Mit den Updates für die Brille zieht auch ein Echtzeit-Übersetzer ein. Zuckerberg führt das live auf der Bühne vor. Aber da ist er, der Demo-Gott, der einen halben Strich durch die Rechnung macht. Zuckerberg versteht sein Gegenüber, das Spanisch spricht, auch so, und quatscht schon drauflos, bevor der Übersetzer seinen Dienst getan hat. Das verwirrt die KI. Zuckerberg lacht. Das Publikum lacht mit ihm und fühlt sich wohl.

Leider ist Meta AI, die KI, die auf dem neuen Large Language Model Llama 3.2 aufsetzt, weiterhin nicht in der EU verfügbar. Grund sind abermals Regulierungen und fehlende Einigkeit innerhalb der Staaten, sagt Meta. Ja. Aber. Auch andere Unternehmen schaffen es, ihre KI-Dienste hier anzubieten. Meta will auch Druck ausüben, um die Regulierung noch ein bisschen zu beeinflussen. Womit sie recht haben, ohne Daten aus der EU kennen KI-Modelle weder Sprachen noch Kultur der EU. Die Einwilligung zur Nutzung der Daten DSGVO-konform zu gestalten, dürfte man aber schaffen.

Dabei muss man Meta auch noch zugutehalten, dass sie ihre LLMs Open-Source anbieten.

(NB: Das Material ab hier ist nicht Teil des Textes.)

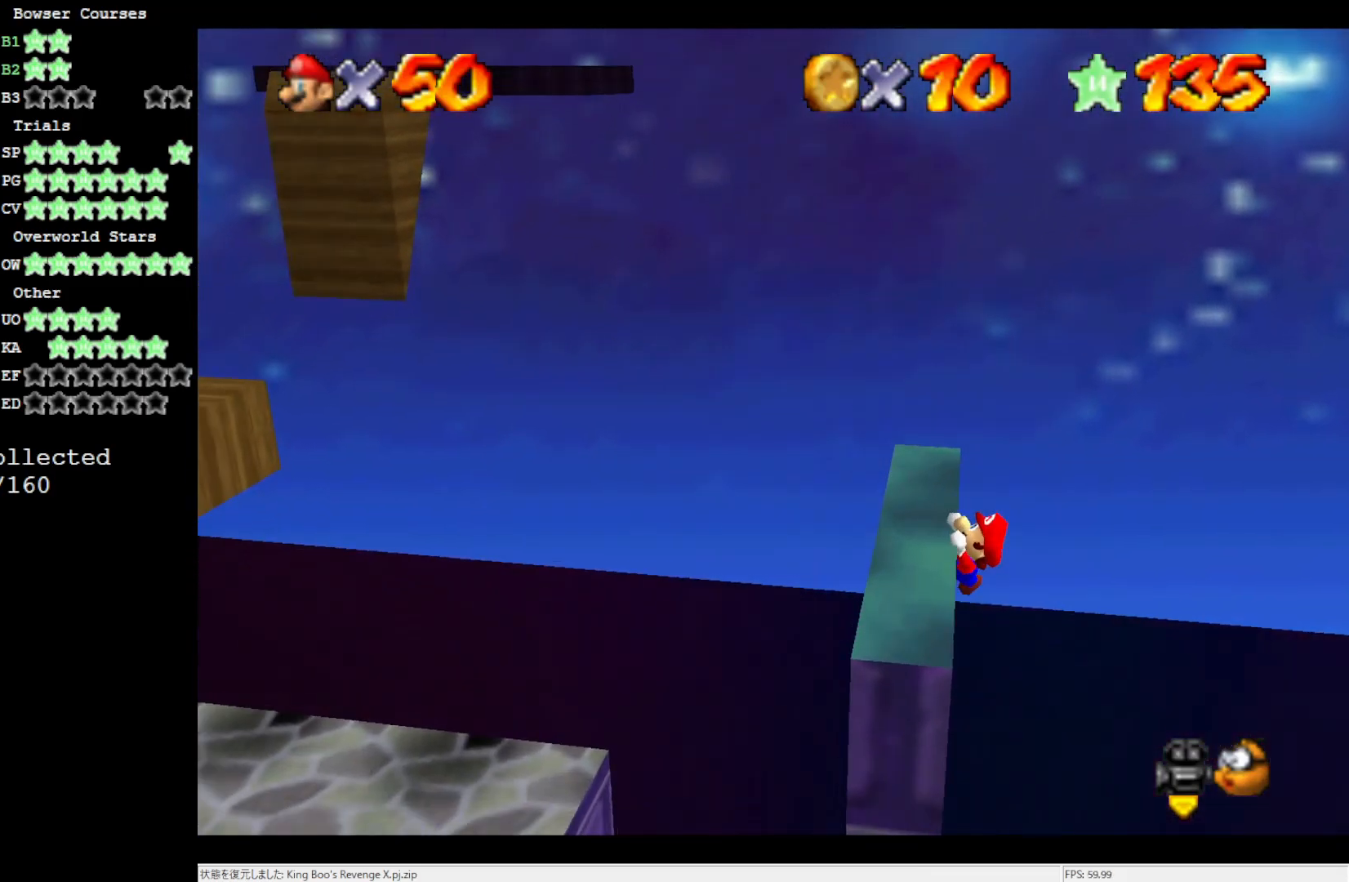
{"buttons": [], "left_stick": "center", "events": []}
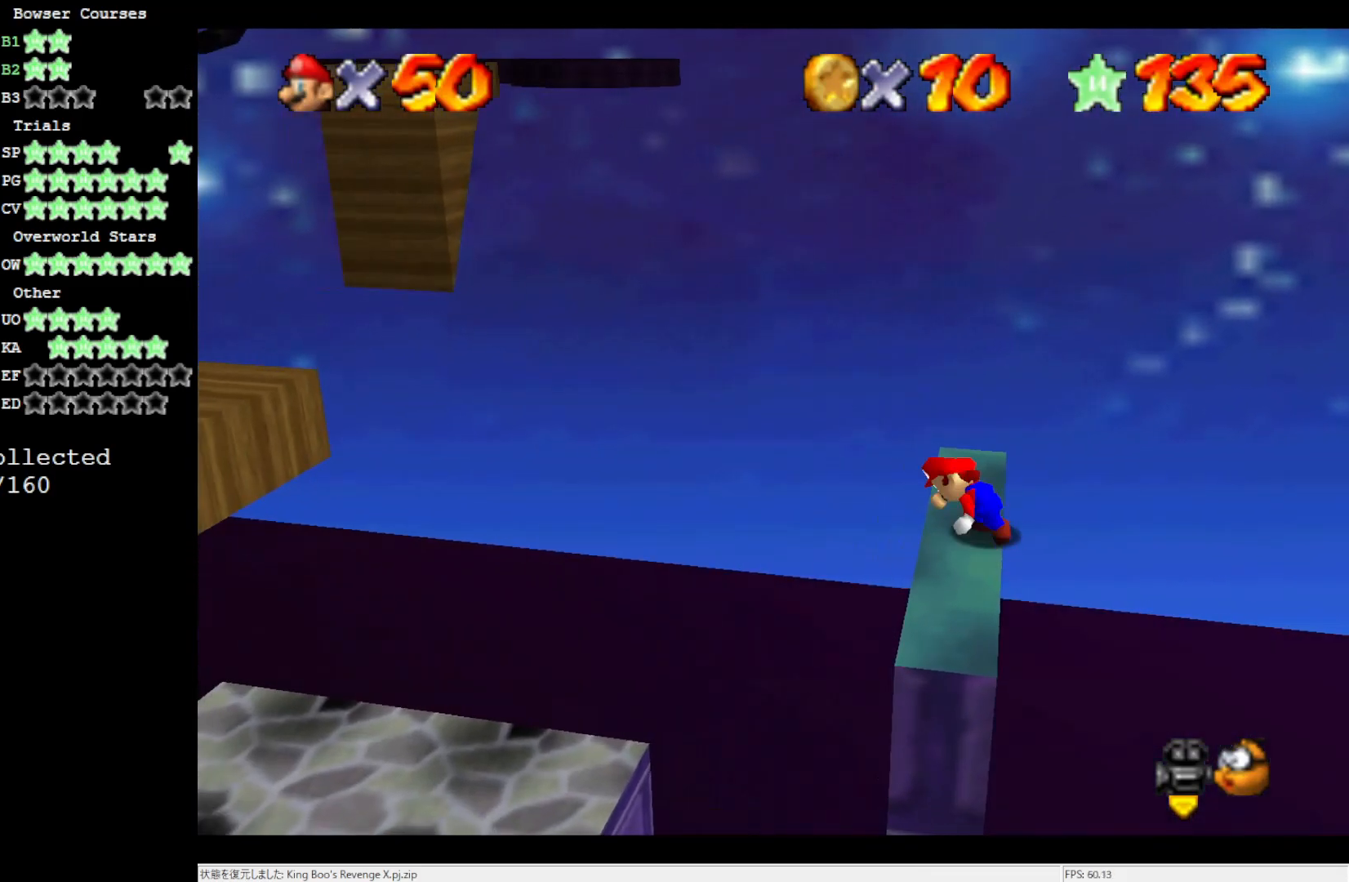
{"buttons": ["A"], "left_stick": "left", "events": [[217, "A", "down"], [283, "left_stick", "left"]]}
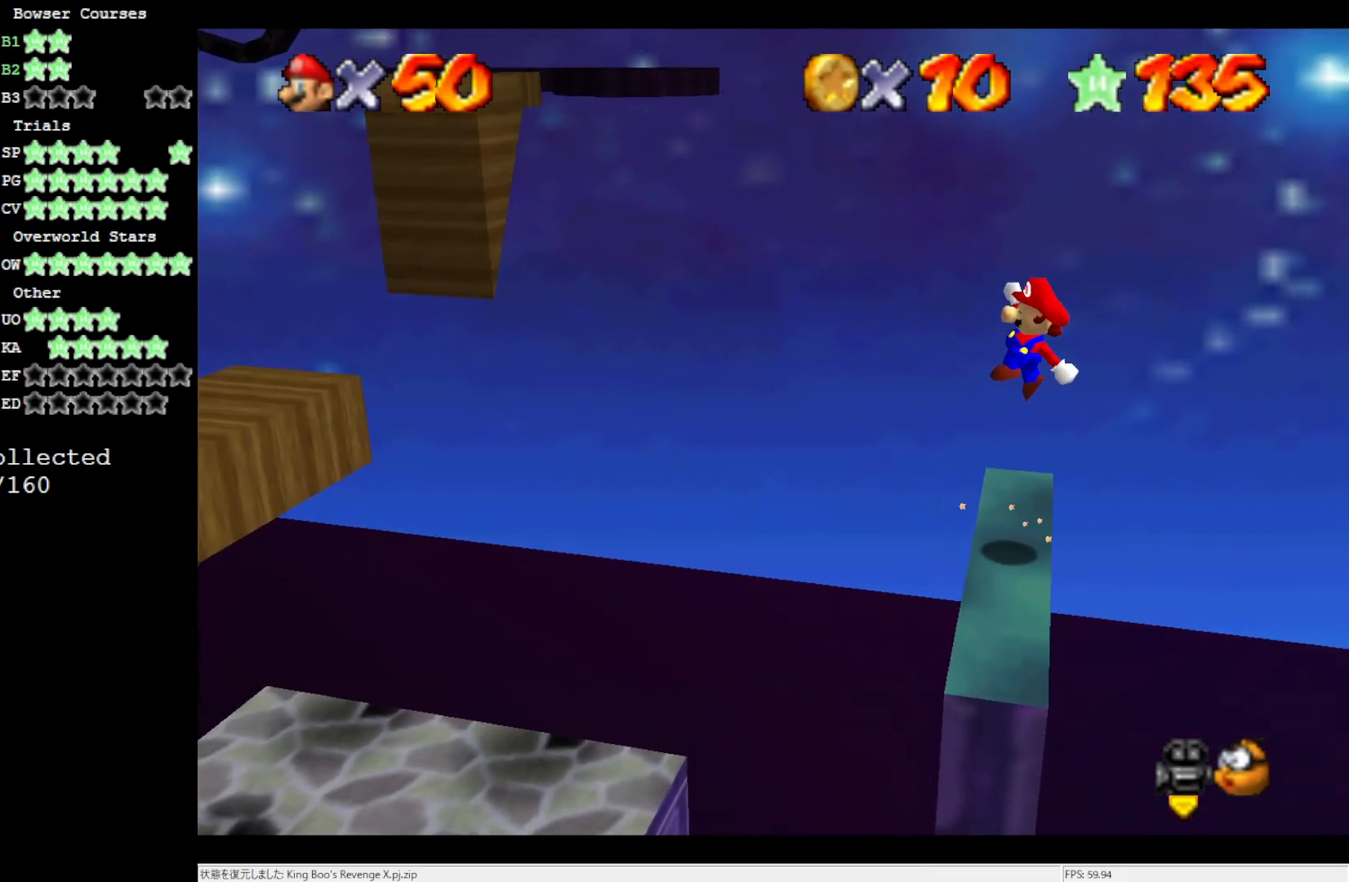
{"buttons": [], "left_stick": "left", "events": [[217, "A", "up"]]}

Das ist ein riesiger Unterschied zu etwa OpenAI. Google hat zwar Open-Source-Modelle, Gemini ist es jedoch nicht. Sind Zuckerberg und Meta plötzlich die Guten? Auch beim Peering-Streit mit der Telekom steht Meta für die Netzneutralität. WhatsApp lobbyiert seit Jahren gegen die Chatkontrolle. Smarte Brillen haben echtes Potenzial, bald auf jedermanns Nase zu sitzen, wie Smartphones in den Taschen stecken. Nicht immer und dauerhaft, aber oft und in vielen Fällen. Diese Locken stehen Zuckerberg gut. Mal sehen, wie lang sie werden.

Transparenzhinweis: Die Autorin wurde von Meta zur Meta Connect in Menlo Park eingeladen. Meta hat die Reisekosten übernommen. Vorgaben zur Art und zum Umfang unserer Berichterstattung gab es nicht.